▶ **What you should do**
Print the lines of the items below exactly as they appear, from the line with "- Modified: 2017-08-17T01:34:00" up to and including the line with "MEDIUM | LOCAL |", and nothing else.

┄┄┄┄┄┄┄┄┄┄┄┄┄┄┄┄┄┄┄┄

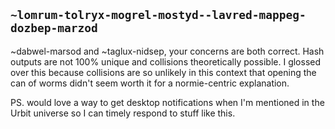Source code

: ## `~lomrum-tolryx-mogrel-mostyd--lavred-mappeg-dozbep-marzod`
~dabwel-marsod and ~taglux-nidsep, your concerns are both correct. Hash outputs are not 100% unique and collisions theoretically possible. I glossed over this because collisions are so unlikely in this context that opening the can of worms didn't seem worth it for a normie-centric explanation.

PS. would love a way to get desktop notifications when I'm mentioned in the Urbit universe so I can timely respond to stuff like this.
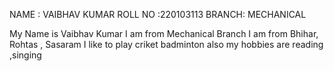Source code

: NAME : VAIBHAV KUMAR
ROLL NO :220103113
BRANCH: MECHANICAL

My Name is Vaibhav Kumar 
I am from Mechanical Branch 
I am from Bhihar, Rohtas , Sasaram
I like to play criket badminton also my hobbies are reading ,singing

┄┄┄┄┄┄┄┄┄┄┄┄┄┄┄┄┄┄┄┄

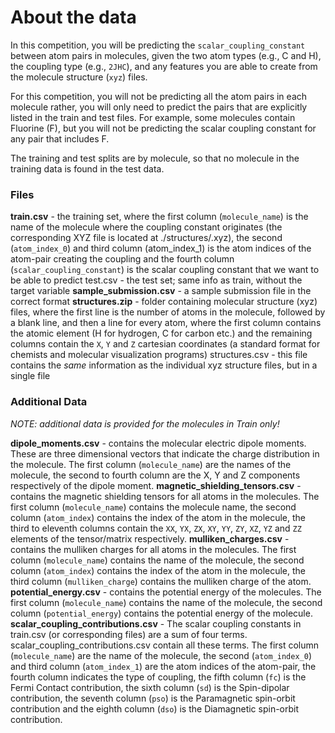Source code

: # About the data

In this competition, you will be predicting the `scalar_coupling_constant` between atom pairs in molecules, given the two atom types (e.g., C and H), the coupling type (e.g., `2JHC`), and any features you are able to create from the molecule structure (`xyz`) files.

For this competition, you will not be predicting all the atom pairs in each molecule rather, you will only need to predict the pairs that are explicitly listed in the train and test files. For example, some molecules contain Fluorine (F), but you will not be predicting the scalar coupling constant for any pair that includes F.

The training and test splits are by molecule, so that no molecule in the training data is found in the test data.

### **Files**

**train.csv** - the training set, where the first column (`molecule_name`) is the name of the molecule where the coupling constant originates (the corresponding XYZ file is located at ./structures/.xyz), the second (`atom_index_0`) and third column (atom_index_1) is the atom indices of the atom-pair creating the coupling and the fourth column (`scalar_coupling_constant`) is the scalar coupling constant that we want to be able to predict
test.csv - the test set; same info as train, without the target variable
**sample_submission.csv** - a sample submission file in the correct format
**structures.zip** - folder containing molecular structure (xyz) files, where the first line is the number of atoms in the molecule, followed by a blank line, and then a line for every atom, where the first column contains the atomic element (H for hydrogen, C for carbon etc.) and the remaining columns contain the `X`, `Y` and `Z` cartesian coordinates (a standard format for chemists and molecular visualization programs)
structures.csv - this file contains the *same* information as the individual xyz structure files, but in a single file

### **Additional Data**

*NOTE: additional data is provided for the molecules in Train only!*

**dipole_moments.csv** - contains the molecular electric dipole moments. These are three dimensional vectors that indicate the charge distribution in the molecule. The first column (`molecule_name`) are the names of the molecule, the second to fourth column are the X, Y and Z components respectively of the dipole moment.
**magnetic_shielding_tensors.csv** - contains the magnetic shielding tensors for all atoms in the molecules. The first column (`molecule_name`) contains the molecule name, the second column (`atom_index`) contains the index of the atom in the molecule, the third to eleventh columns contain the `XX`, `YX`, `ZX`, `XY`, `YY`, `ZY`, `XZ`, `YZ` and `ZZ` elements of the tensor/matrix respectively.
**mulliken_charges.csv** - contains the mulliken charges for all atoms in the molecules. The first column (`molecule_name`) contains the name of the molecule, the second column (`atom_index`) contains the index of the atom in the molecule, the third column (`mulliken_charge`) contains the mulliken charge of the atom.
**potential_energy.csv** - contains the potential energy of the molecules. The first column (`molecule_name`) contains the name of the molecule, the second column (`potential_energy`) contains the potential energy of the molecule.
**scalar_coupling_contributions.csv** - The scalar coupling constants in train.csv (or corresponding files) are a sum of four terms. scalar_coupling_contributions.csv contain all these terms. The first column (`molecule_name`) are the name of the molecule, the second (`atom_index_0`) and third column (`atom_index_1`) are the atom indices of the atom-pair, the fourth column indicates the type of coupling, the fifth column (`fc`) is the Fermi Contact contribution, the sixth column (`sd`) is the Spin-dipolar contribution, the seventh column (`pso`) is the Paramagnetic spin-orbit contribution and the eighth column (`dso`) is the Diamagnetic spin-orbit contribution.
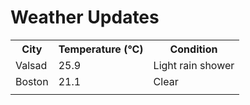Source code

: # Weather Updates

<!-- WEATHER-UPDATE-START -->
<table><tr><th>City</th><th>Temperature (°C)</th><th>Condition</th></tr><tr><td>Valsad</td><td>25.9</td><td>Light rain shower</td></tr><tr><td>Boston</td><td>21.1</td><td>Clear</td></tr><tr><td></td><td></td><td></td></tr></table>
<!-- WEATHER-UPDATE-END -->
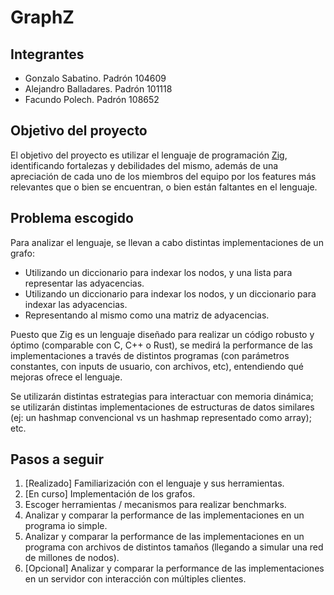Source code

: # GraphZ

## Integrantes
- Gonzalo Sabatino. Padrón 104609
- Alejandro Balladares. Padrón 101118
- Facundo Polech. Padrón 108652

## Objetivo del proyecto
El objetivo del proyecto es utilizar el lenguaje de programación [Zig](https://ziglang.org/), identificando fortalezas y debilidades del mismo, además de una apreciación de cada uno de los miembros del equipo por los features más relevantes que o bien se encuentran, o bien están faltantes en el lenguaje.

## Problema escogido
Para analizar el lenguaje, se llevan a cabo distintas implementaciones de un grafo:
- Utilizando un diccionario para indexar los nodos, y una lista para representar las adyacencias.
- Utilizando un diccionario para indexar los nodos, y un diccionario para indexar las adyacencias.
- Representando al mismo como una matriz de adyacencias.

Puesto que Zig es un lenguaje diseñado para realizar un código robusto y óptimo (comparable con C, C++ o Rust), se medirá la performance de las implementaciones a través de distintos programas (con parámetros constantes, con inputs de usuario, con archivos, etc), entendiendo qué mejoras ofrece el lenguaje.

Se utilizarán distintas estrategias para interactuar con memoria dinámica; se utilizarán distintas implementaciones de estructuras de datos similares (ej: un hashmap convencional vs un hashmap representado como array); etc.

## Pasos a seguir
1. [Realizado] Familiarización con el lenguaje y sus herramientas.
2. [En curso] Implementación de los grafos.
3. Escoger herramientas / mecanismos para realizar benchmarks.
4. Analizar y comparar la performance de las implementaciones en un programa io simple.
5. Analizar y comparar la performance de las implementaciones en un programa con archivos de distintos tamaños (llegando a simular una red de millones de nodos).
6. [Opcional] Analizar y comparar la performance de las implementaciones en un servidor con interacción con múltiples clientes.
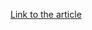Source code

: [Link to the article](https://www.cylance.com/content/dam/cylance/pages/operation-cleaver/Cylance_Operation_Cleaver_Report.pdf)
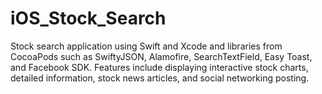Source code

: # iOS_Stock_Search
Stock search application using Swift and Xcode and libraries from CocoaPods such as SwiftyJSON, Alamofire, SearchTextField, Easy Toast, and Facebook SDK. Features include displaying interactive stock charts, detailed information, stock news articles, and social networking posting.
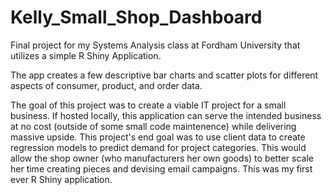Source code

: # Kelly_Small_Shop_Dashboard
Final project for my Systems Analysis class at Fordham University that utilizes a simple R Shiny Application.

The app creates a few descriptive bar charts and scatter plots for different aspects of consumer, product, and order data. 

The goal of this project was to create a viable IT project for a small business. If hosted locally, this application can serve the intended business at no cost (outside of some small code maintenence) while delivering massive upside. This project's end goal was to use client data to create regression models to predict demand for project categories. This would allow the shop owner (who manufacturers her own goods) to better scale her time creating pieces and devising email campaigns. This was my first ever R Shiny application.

┄┄┄┄┄┄┄┄┄┄┄┄┄┄┄┄┄┄┄┄

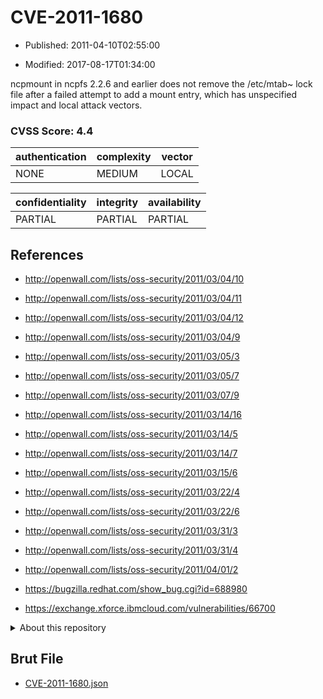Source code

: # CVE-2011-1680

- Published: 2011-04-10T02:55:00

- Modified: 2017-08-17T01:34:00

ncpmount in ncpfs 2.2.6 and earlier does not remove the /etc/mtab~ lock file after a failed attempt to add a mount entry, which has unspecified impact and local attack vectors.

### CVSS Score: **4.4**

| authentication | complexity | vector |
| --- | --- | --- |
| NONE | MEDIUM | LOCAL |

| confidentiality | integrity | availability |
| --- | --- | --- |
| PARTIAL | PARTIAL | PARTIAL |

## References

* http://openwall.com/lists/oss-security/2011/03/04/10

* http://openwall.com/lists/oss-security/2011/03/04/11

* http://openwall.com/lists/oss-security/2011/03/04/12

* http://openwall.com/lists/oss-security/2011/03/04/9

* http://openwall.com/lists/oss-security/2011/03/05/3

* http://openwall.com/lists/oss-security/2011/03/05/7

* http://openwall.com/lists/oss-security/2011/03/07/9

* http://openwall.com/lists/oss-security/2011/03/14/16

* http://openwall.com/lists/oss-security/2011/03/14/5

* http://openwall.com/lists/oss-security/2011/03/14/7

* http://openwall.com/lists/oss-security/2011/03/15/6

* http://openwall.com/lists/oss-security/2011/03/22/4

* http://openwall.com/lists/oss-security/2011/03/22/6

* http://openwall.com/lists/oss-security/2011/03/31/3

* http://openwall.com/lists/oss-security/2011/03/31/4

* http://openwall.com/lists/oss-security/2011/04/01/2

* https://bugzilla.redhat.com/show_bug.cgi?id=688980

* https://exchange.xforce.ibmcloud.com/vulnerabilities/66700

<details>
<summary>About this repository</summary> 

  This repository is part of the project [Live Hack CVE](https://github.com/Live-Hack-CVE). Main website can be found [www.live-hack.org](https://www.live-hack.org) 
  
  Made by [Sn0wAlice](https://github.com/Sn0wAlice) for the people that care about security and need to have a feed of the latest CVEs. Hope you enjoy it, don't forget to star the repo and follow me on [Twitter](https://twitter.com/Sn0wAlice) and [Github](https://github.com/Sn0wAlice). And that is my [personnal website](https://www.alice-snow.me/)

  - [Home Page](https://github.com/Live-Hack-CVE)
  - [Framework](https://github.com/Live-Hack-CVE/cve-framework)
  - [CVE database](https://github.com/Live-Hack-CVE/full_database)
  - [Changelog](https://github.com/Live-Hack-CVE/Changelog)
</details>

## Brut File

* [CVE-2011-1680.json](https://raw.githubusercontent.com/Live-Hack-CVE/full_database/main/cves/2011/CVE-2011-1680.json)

┄┄┄┄┄┄┄┄┄┄┄┄┄┄┄┄┄┄┄┄

▶ **Worked solution**
- Modified: 2017-08-17T01:34:00

ncpmount in ncpfs 2.2.6 and earlier does not remove the /etc/mtab~ lock file after a failed attempt to add a mount entry, which has unspecified impact and local attack vectors.

### CVSS Score: **4.4**

| authentication | complexity | vector |
| --- | --- | --- |
| NONE | MEDIUM | LOCAL |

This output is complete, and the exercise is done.